Forum Moderators: open
fragment from robots.txt:
User-agent: *
Disallow: /gfx/
Disallow: /cgi-bin/
Disallow: /protected/
Disallow: /private/
fragment from access log:
64.68.82.26 - - [19/Jul/2002:12:44:02 +0100] "GET /cgi-bin/track.pl?os=www.example.com HTTP/1.0" 302 302 "-" "Googlebot/2.1 (+http://www.googlebot.com/bot.html)"
64.68.82.78 - - [19/Jul/2002:13:24:19 +0100] "GET /cgi-bin/track.pl?os=www.example.com HTTP/1.0" 302 294 "-" "Googlebot/2.1
(+http://www.googlebot.com/bot.html)"
64.68.82.6 - - [19/Jul/2002:13:54:35 +0100] "GET /cgi-bin/track.pl?os=www.example.com HTTP/1.0" 302 289 "-" "Googlebot/2.1
(+http://www.googlebot.com/bot.html)"
64.68.82.78 - - [19/Jul/2002:14:06:31 +0100] "GET /cgi-bin/track.pl?os=www.example.com HTTP/1.0" 302 297 "-" "Googlebot/2.1
(+http://www.googlebot.com/bot.html)"
[edited by: engine at 8:49 am (utc) on July 22, 2002]

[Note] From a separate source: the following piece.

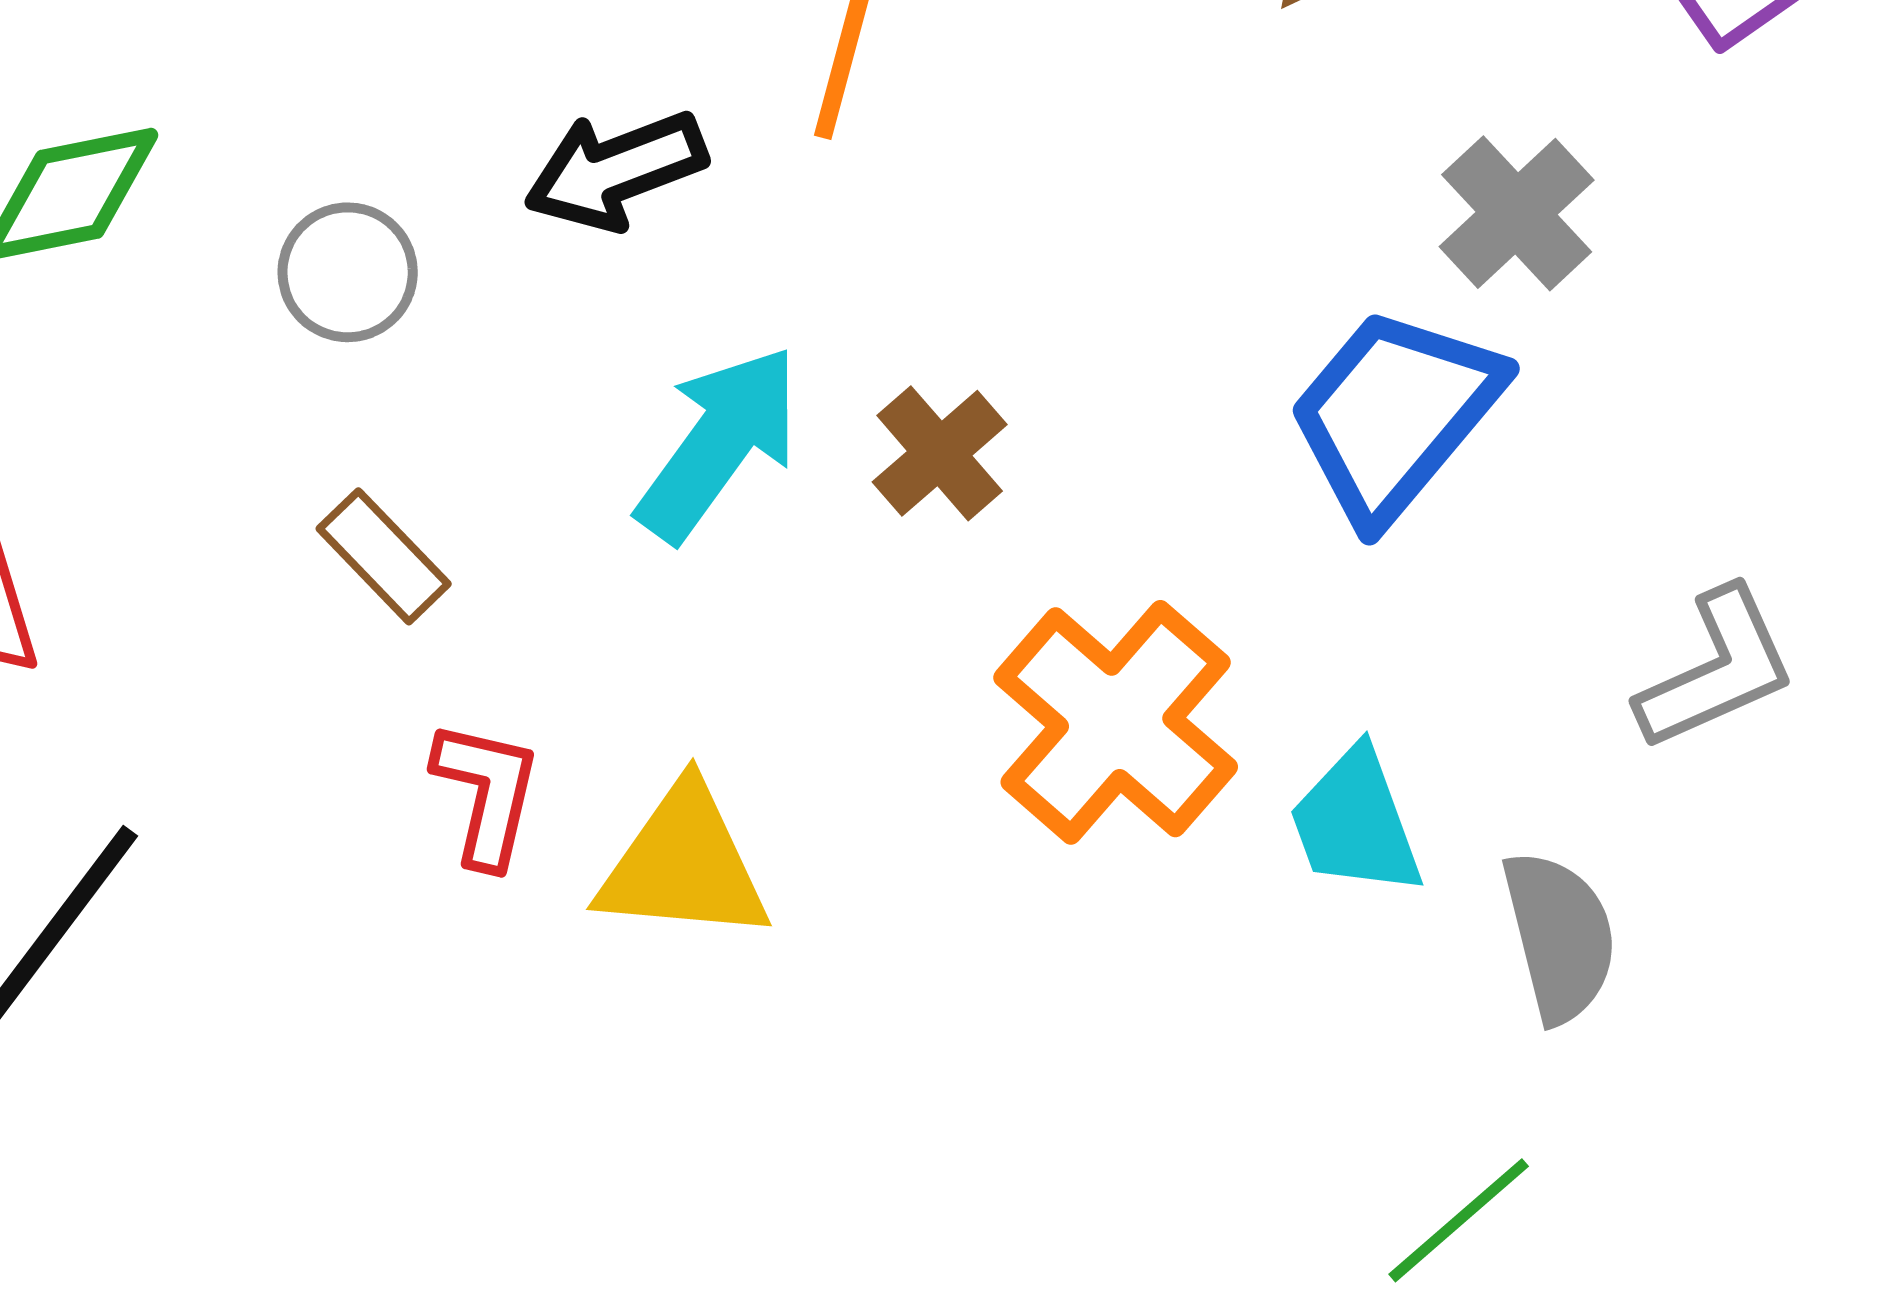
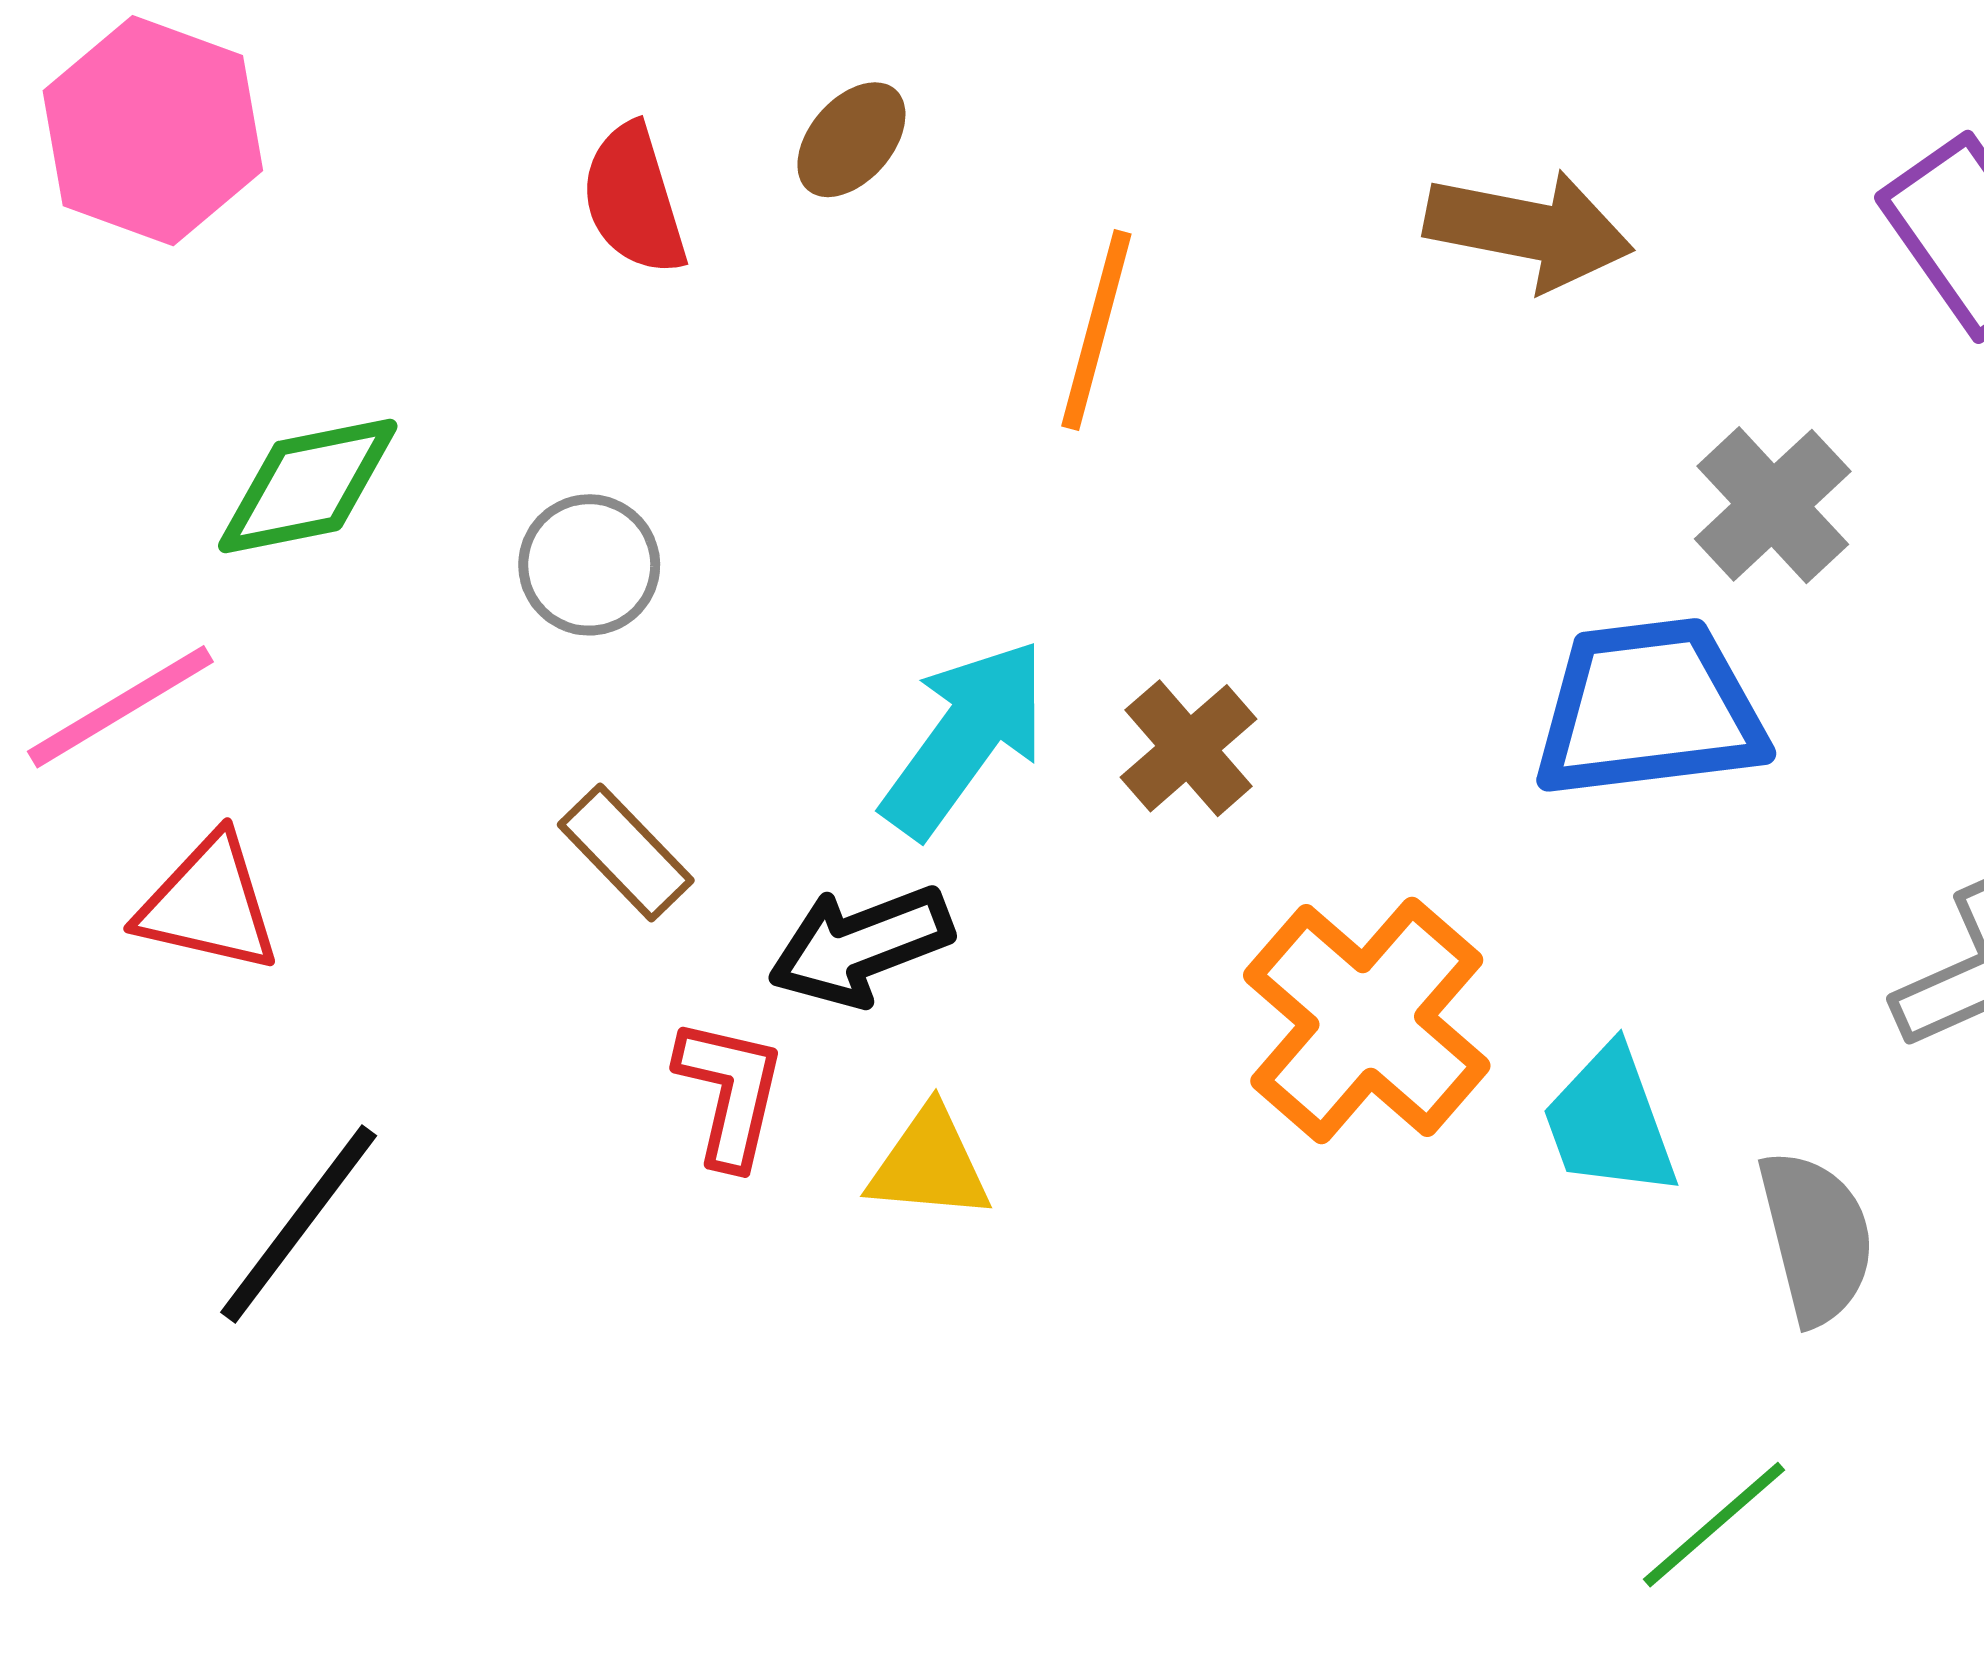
black arrow: (616, 170) -> (861, 946), moved
blue trapezoid: (1395, 414) -> (1649, 709), turned 43
yellow triangle: (684, 864) -> (929, 1164), size x0.7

[edit reason] Edited for generic website examples [/edit]
G.
G.
It includes a lot of "User-agent" tokens that don't look legit to me, like "Mozilla/4.0 (compatible; MSIE 4.0; Windows NT)". The robots.txt specification says tokens should be one word, without version information. Also, some of the tokens you're using include characters not typically seen in robots.txt, like parentheses.
It's possible those nonstandard tokens are causing Googlebot to parse your robots.txt wrong, but that's just an educated guess. My advice would be to cut all the User-agent tokens you haven't verified with the entities you're trying to block, and see if that helps.